Following their vacation, up to 70 per cent of the survey participants admitted to some form of cheating. While much of that was merely ‘emotional cheating’, 41 per cent of the respondents reported having physically cheated on their partner — a result that is 17 per cent above the midpoint.

Environmental factors are then enormous variables that contribute to the survival or destruction of university relationships. Like vegetarianism tends to die in the line at McDonalds, so do enormous temptations rip apart college sweethearts.

And why not? After all, if there’s ever a time when ruining your relationship for selfish reasons is an okay thing to do, it’s certainly better when there’s so much less to lose and so much less damage that one can inflict on their partner’s life.

AND THE … EVERYTHING ELSE

If there’s a reason that university relationships are bound to change, it’s because of their evolutionary nature. School itself is a transitionary period of life, and there are ways that that transition can be used for different purposes.

A university relationship might be casual and unbinding, because people during that phase may still be trying to find themselves in the world. That sort of finding is often done through hot and heavy soul-searching with other like-minded people in their orbit.

But at the same time, a partner in young life can act as an anchor and a weight; they can be a support unit with whom a person can adapt and evolve through social symbiosis. A partner can be an excellent and very healthy assistance to a person’s development.
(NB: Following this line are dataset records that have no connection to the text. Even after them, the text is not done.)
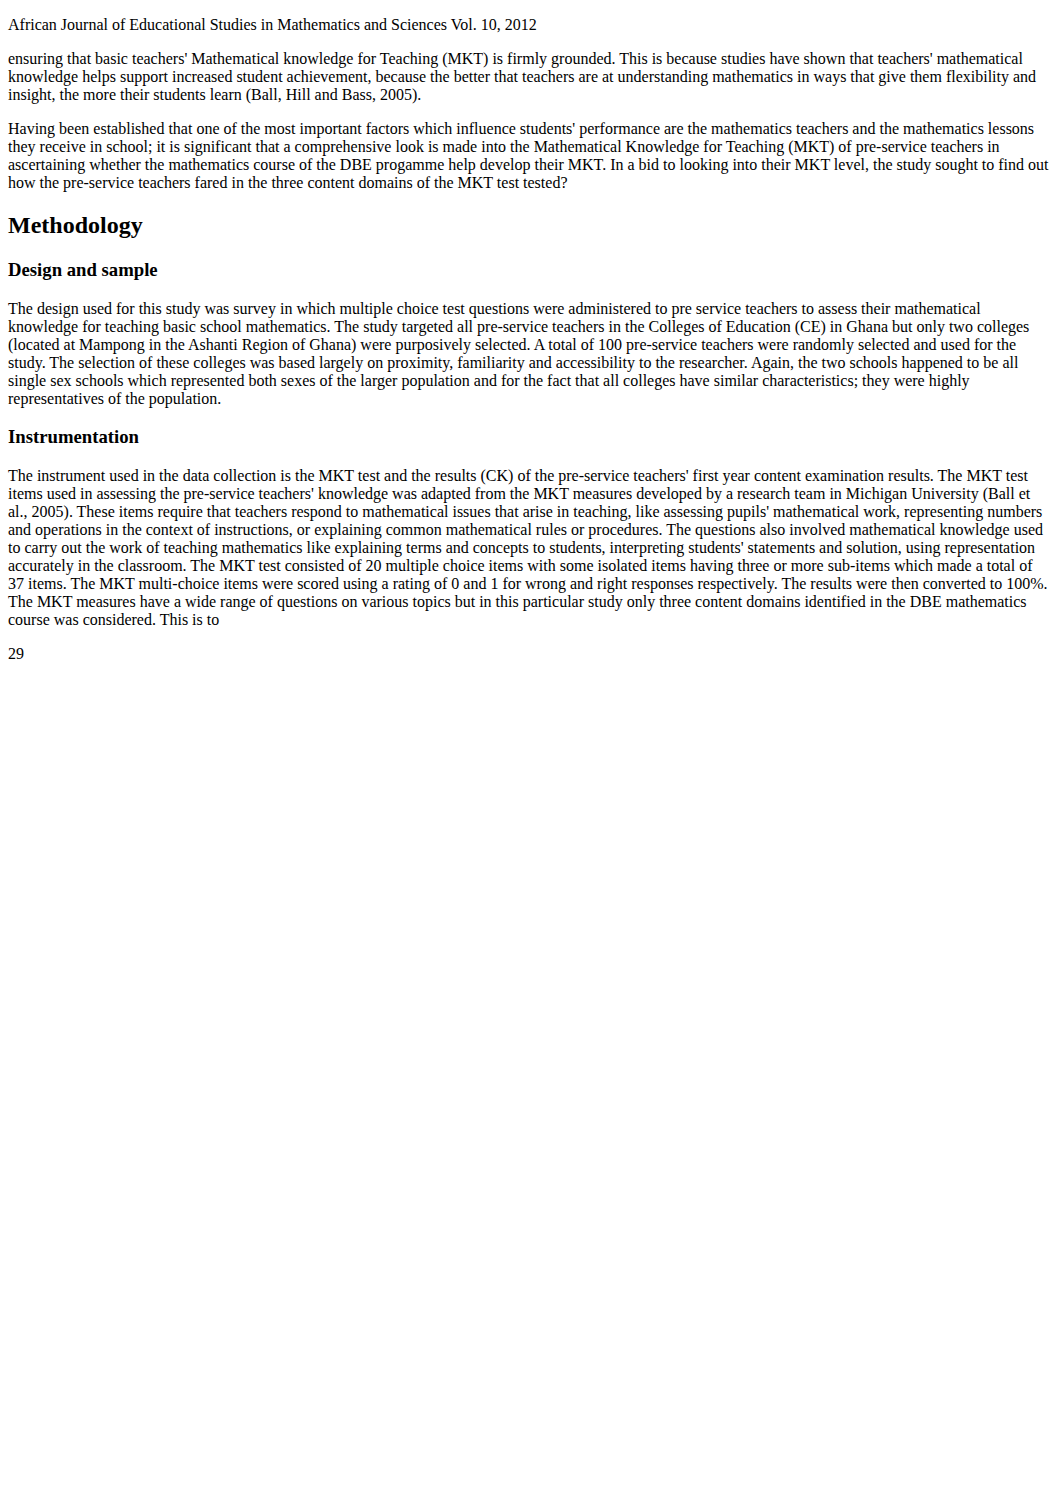African Journal of Educational Studies in Mathematics and Sciences Vol. 10, 2012
ensuring that basic teachers' Mathematical knowledge for Teaching (MKT) is firmly grounded. This is because studies have shown that teachers' mathematical knowledge helps support increased student achievement, because the better that teachers are at understanding mathematics in ways that give them flexibility and insight, the more their students learn (Ball, Hill and Bass, 2005).
Having been established that one of the most important factors which influence students' performance are the mathematics teachers and the mathematics lessons they receive in school; it is significant that a comprehensive look is made into the Mathematical Knowledge for Teaching (MKT) of pre-service teachers in ascertaining whether the mathematics course of the DBE progamme help develop their MKT. In a bid to looking into their MKT level, the study sought to find out how the pre-service teachers fared in the three content domains of the MKT test tested?
Methodology
Design and sample
The design used for this study was survey in which multiple choice test questions were administered to pre service teachers to assess their mathematical knowledge for teaching basic school mathematics. The study targeted all pre-service teachers in the Colleges of Education (CE) in Ghana but only two colleges (located at Mampong in the Ashanti Region of Ghana) were purposively selected. A total of 100 pre-service teachers were randomly selected and used for the study. The selection of these colleges was based largely on proximity, familiarity and accessibility to the researcher. Again, the two schools happened to be all single sex schools which represented both sexes of the larger population and for the fact that all colleges have similar characteristics; they were highly representatives of the population.
Instrumentation
The instrument used in the data collection is the MKT test and the results (CK) of the pre-service teachers' first year content examination results. The MKT test items used in assessing the pre-service teachers' knowledge was adapted from the MKT measures developed by a research team in Michigan University (Ball et al., 2005). These items require that teachers respond to mathematical issues that arise in teaching, like assessing pupils' mathematical work, representing numbers and operations in the context of instructions, or explaining common mathematical rules or procedures. The questions also involved mathematical knowledge used to carry out the work of teaching mathematics like explaining terms and concepts to students, interpreting students' statements and solution, using representation accurately in the classroom. The MKT test consisted of 20 multiple choice items with some isolated items having three or more sub-items which made a total of 37 items. The MKT multi-choice items were scored using a rating of 0 and 1 for wrong and right responses respectively. The results were then converted to 100%. The MKT measures have a wide range of questions on various topics but in this particular study only three content domains identified in the DBE mathematics course was considered. This is to
29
While there are certainly classical ideas of monogamous relationships, the world is constantly in a state of flux, and that might make it more difficult to entirely qualify how much university relationships at large will continue to change into the future.

“People are getting married later in life and people are choosing to stay single even later in life,” Wilson said. “The notion is no longer for many people that you can’t be happy unless you’re in a romantic relationship.”

There isn’t a consistent narrative, although this idea of being happy and alone is more common now than ever. And yet, between addictions to dating apps and hopping from bed to bed and relationship to relationship, do people feel this way?

Or are they just telling themselves that they do?

Within stuffy classrooms, over coffees in the concourse, following late, liquor-soaked nights at Pub on King, authentic relationships can both develop and dissolve on campus.

The BBC article I mentioned at the beginning of this piece is interesting because it really gives us a contextualized lens into how we construct our media and our conversations around these topics. The answers aren’t clear, and they can only really become clear when we pick a side and attempt to defend it using cherry-picked portions of the evidence.

Prince William and Kate Middleton’s relationship may have suffered back in 2007 from stepping outside of their usual setting; at the very least, it almost certainly changed. But it is only through the lens of history that we can objectively determine relationships and our narratives concerning them.

University sets up lifelong relationships just as it tears them down. There is no right or wrong, there is only what there is. As things continue to change, as ideas of monogamy adapt to fit the modern trends in the real world, the university relationship will either proliferate or dissipate in its long-term development.

But people will always be searching for something that they project in other people: whether that’s sex and love, hopes and dreams, meaning and happiness.

For now, former university sweethearts William and Kate are married with kids. And it is really only the reality that can concretely and objectively craft the present narrative.